Saturday, 2 June 2018

The Origins of Life

What are the origins of life?

Excerpted from: Charlton, BG. Reconceptualizing the metaphysical basis of biology: a new definition based on deistic teleology and an hierarchy of organizing entities (2016) The Winnower. 5:e145830.07350. DOI: 10.15200/winn.145830.07350

What is life? is the title of an influential book by Schroedinger (1944). The current answer is, implicitly: that is ‘life’ which reproduces or replicates and is subject to natural selection.

But this answer includes viruses, phages and prions – which hardly seem to be ‘alive’ in that they lack a dynamic metabolism; and also some forms of crystal – which are usually regarded as certainly not-alive (Cairns-Smith, 1990). Furthermore, some economic theories and computational programmes explicitly use the mechanisms of natural selection - and these are not regarded as part of biology.

Strikingly, there has been no success in the attempts over sixty-plus years to create life in the laboratory under plausible ancestral earth conditions – not even the complex bio-molecules such as proteins and nucleic acids. It has, indeed, been well-argued that this is impossible; and that ‘living life’ must therefore have evolved from an intermediate stage (or stages) of non-living but evolvable molecules such as crystals – perhaps clays (Cairns-Smith, 1987). But nobody has succeeded in doing that in the lab either, despite that artificial selection can be orders of magnitude faster than natural selection.

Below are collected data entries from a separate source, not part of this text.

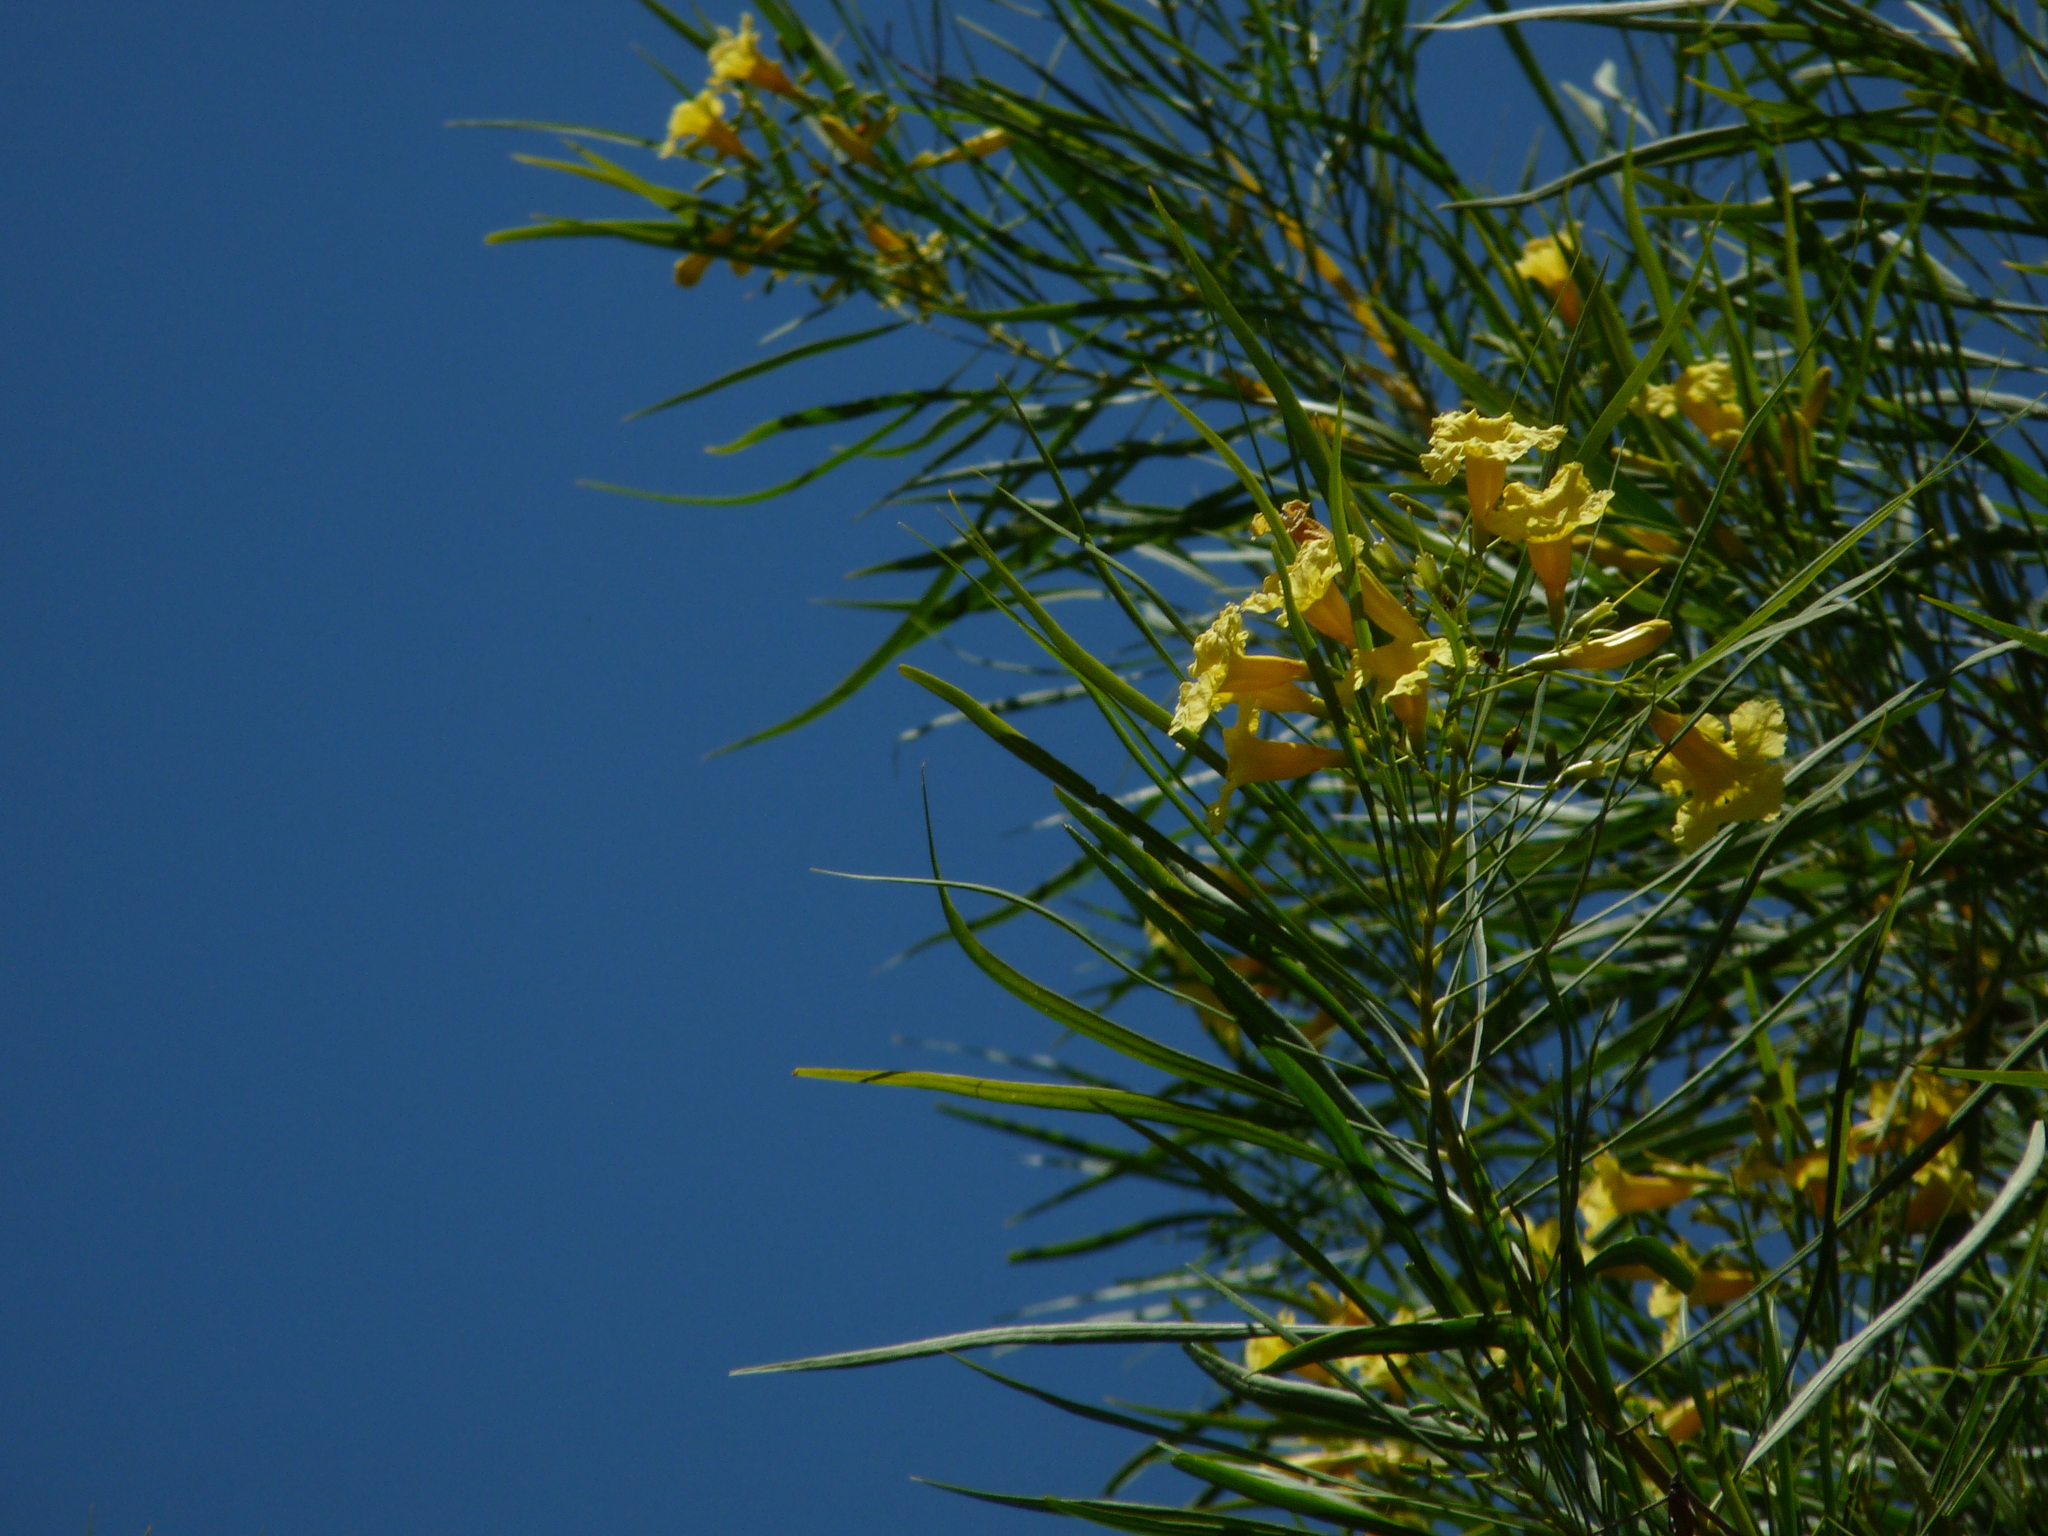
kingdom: Plantae
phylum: Tracheophyta
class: Magnoliopsida
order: Lamiales
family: Bignoniaceae
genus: Astianthus
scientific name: Astianthus viminalis
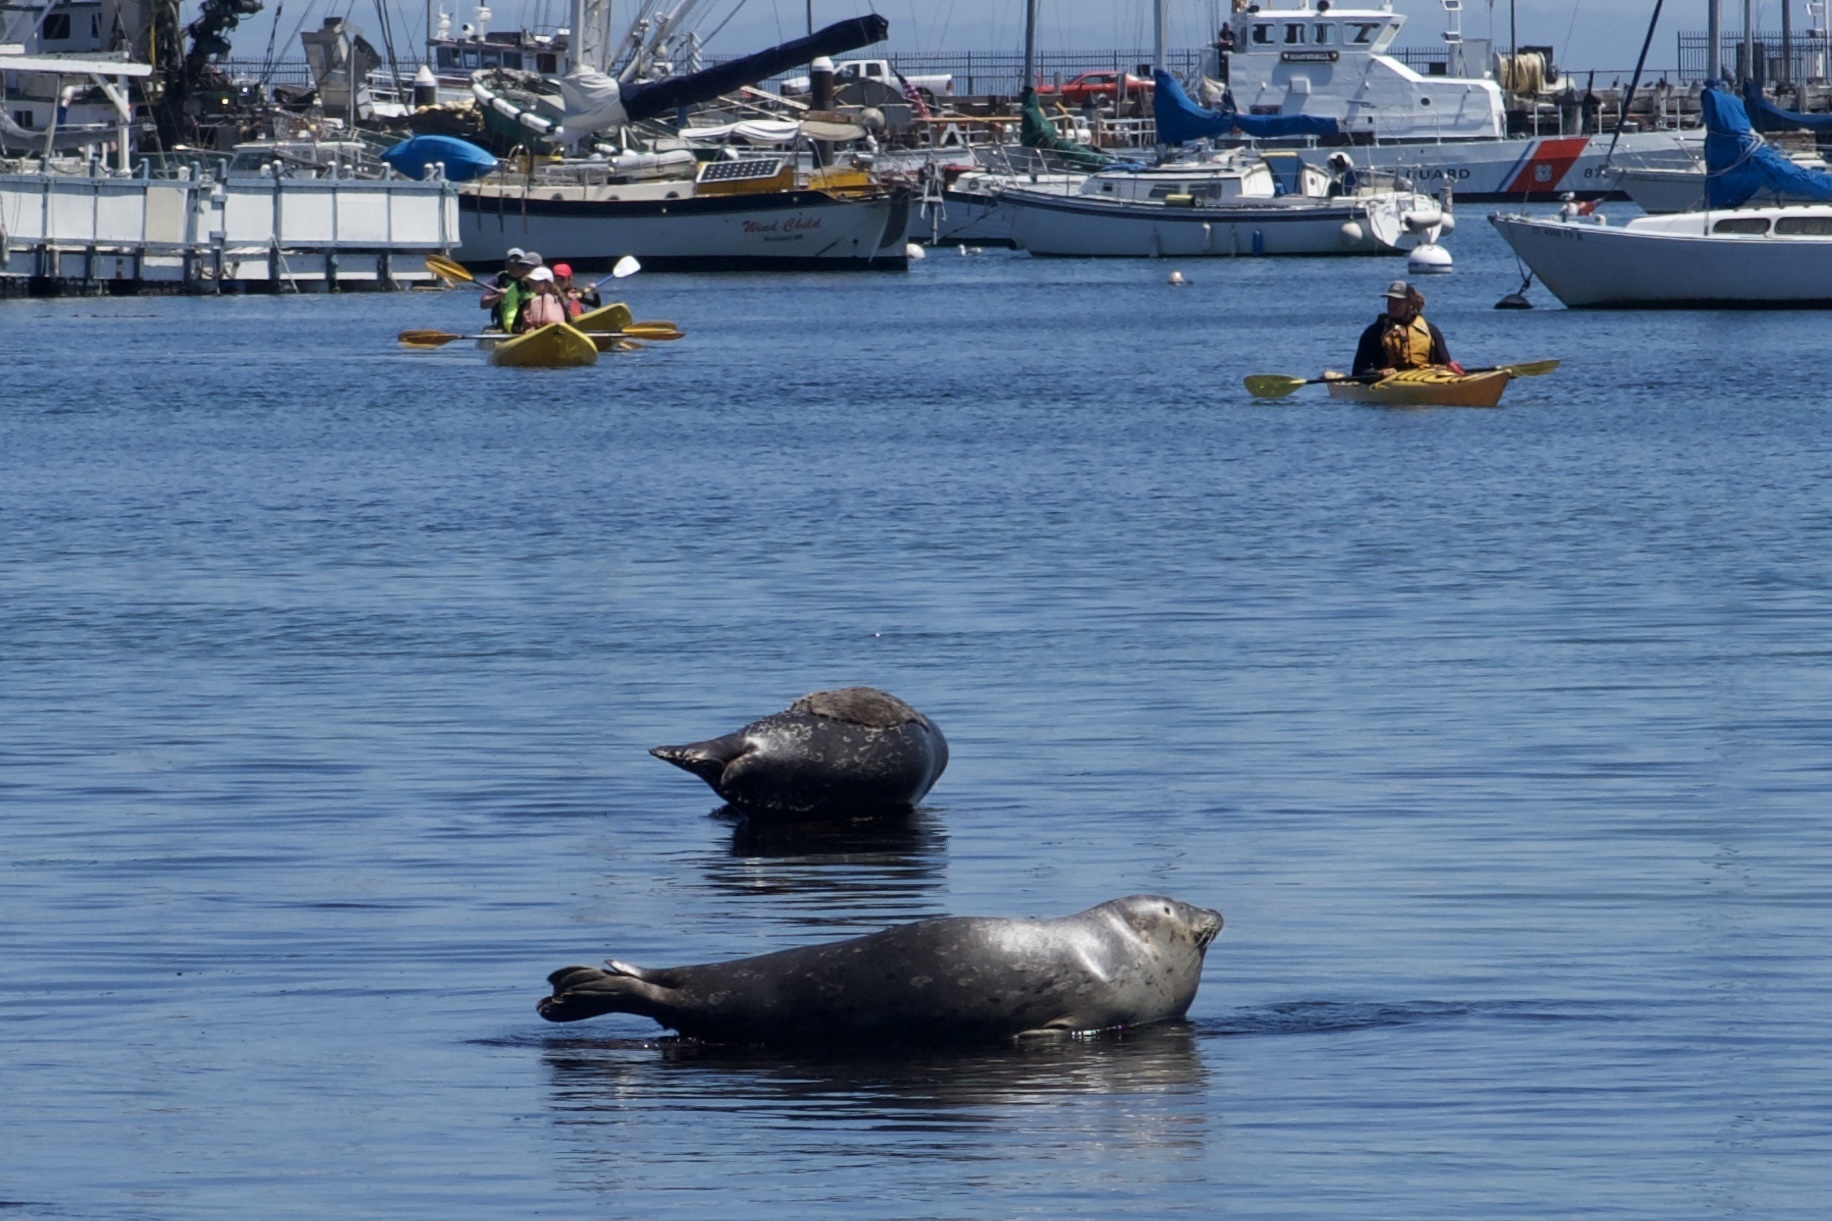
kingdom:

Since there is no acknowledged boundary dividing biology and not-biology, then it would seem that biology as currently understood has zero validity as a subject. What are the implications of our failure to divide the living from the non-living world: the failure to draw a line around the subject? Well, since there is no coherent boundary, then common sense leads us to infer in that case either everything is not-alive or everything is-alive. If nothing is-alive, not even ourselves, there seems to be no coherent possibility of us knowing that we ourselves are not-alive, or indeed of anything knowing anything – which, I take it, means we should reject that possibility as a reductio ad absurdum.

Alternatively, the implication is that if anything is-alive, then everything is-alive, including the mineral world – so we dwell in a wholly animated universe, all that there is being alive but – presumably – alive in very different degrees and with different qualities of life. This inference I intend to regard as valid: it will be my working metaphysical assumption, and is one to which we will return later.

So; if life is to be regarded as universal, it seems that the presence of ‘life’ can no longer be used as definitive of biology; and since reproduction/ replication is also inadequate, then we need a new basis or principle around-which may be made a different definition of the subject ‘biology’. I will argue, below, why this new principle should be ‘development’.

2 comments:

Chiu ChunLing said...

It is true that, to avoid imputing the evident teleology of all interesting processes in life to "little men" (homunculi), we have to acknowledge and confront the possibility of them being the results of a "greater man" (God).

But I wonder if, working from scientific reasoning, it is possible to attribute them all on only one such God. After all, there are many interesting life processes at work and many of them seem to be actively opposed to each other. To attribute them all to the work of some ultimate God whose motives are beyond the capacity of humans to fully apprehend is rather a leap of faith.

I feel there is a strong case to be made that the teleology of life demonstrates that, because we can find no homunculi, we must look for evidence of God. But I find it dubious that we should be able to find out by human science that there was only one such being.

Rather, it seems likely that biology, by coming to understand that geniuses (intellectual, moral, or both) exist and the crucial role that they play in group selection, must expand that understanding to look for evidence of gods (or perhaps angels), but cannot hope to extend human reason to the point of accounting for the entire universe while remaining biology in a meaningful sense.

Though it seems nearly as improbable that modern biology should essentially adopt the proposition that it was initiated to replace, that life arises because it is divinely created. That fundamentally means giving up most of the theoretical work and revisiting the necessity of much of the practical application.

Bruce Charlton said...

@CCL - Yes. It is significant that this article was my farewell to active science, after some three decades engagement; two decades with great intensity - it was that perspective that made me able to see clearly that science is a sub-system and cannot be self-validating.